The goal of our model will be to add voice controls to a device that moves along two dimensions, like a plotter. We want to be able to say what direction to move, and to be able to stop it when it reaches the desired location by saying "stop."
The first step is to set up your dataset. In NengoEdge, you can upload your own raw audio files, or use the SpeechCommands audio files that are available when you create your account. Raw audio files are used to make Datasets, which let you specify how to use those raw audio files in your machine learning pipeline.
If you're unsure of what a parameter does, hovering over it will display a tooltip with more information.
We recommend doing at least one shorter test run to make sure that your longer run will yield good results. If you're using your own raw audio files, you may need several test runs to find a good set of parameters.
Training time can get expensive, so shorter test runs save money in the long run. You can reuse the weights from the short run as the starting point for longer runs, so there's no downside to a test run.
These parameter will result in a run that finishes in around an hour, and will give more feedback on performance in these early training stages.
The Progress tab gives you a rough idea of whether your test run is successful.
In this case, our loss is going down steadily, and the validation accuracy reaches a good level, so we will consider this a successful test run.
With the built in SpeechCommands v2 dataset, we expect performance to be very good using default run parameters. However, using your own dataset may require parameter tweaking.
If this wasn't the case, we can look at the Results tab to see where the model is underperforming to guide future test runs.
The confusion matrix can identify specific labels (words) that are not being classified well, which can help direct data collection when using your own dataset. General accuracy metrics can help you identify other issues. Experiment with the run parameters to see how each parameter affects performance metrics if your accuracy numbers are too low.
Once you are satisfied with your test run, create a new run to train to convergence.

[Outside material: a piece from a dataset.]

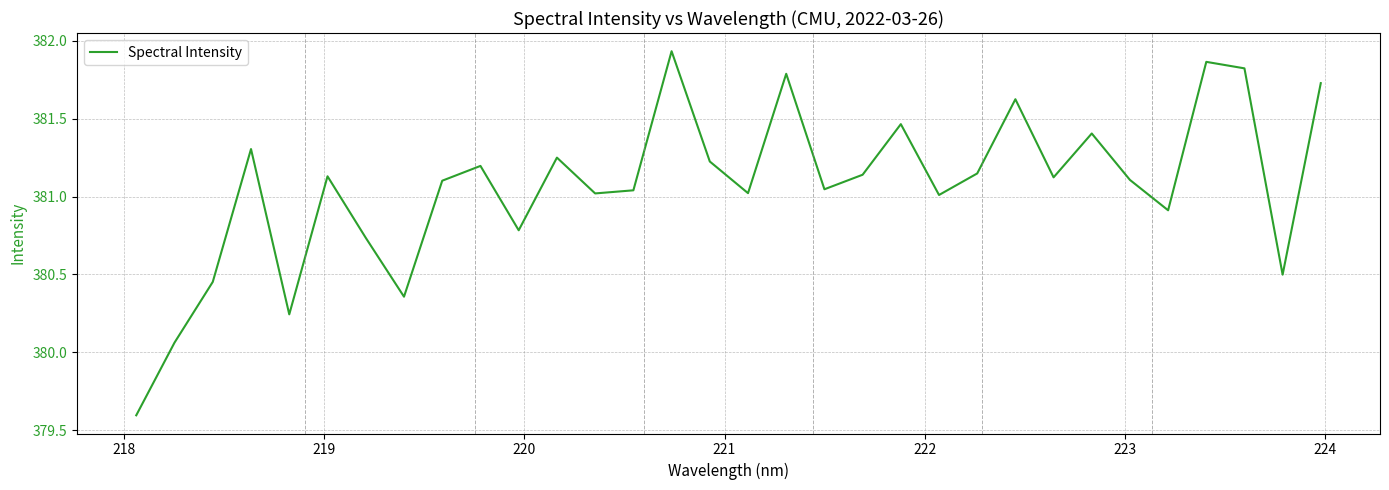

What is the difference between the maximum and minimum values?

2.3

These parameter will result in a run that finishes in several hours, and will give coarse feedback compared to the test runs.

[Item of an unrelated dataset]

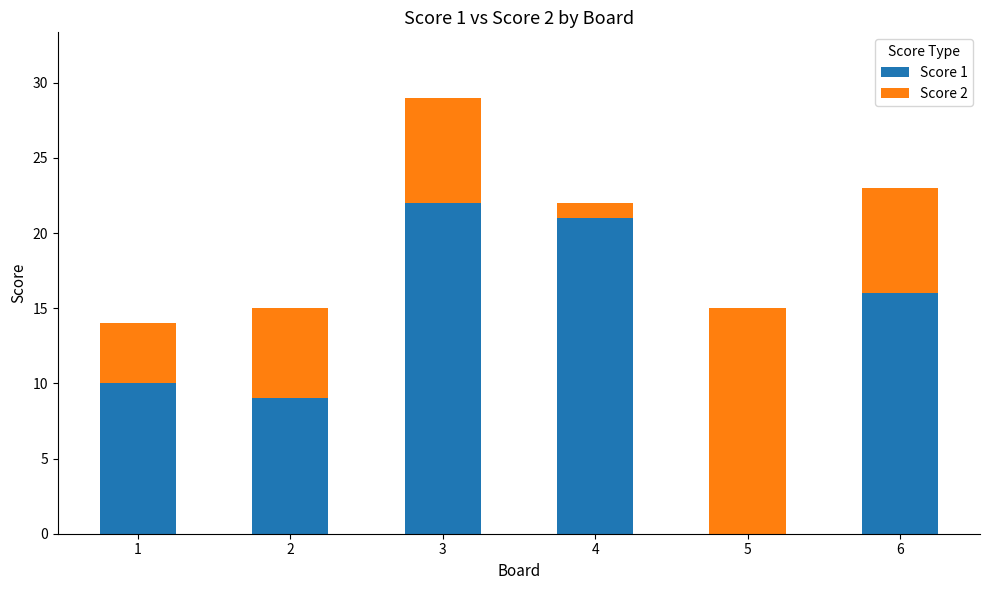

At which category is the sum across all series the highest?

3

You will see on the Progress page that initial performance will start around where the test run finished off. By the end of the optimization process, performance should be even better. In our case, we started at 93.94% accuracy and finished at 97.85% accuracy.
If you want to deploy this model to an edge device, you can stop here and go to the tutorial for your target device.
Your model is now ready to be deployed to your environment and used either by itself or as part of a larger system. Steps for integration will depend on your setup, but here we will show how to do a simple deployment using NengoEdge tools and the SavedModel format.
NengoEdge tools is a Python package that assists in taking a trained model exported from NengoEdge and deploying it in your own application. We will use it to deploy the model we trained, which we will export in SavedModel format.
After running each cell in the notebook, you should see the message "Press Enter to quit," at which point you can speak into your microphone to see your model classify keywords in real time.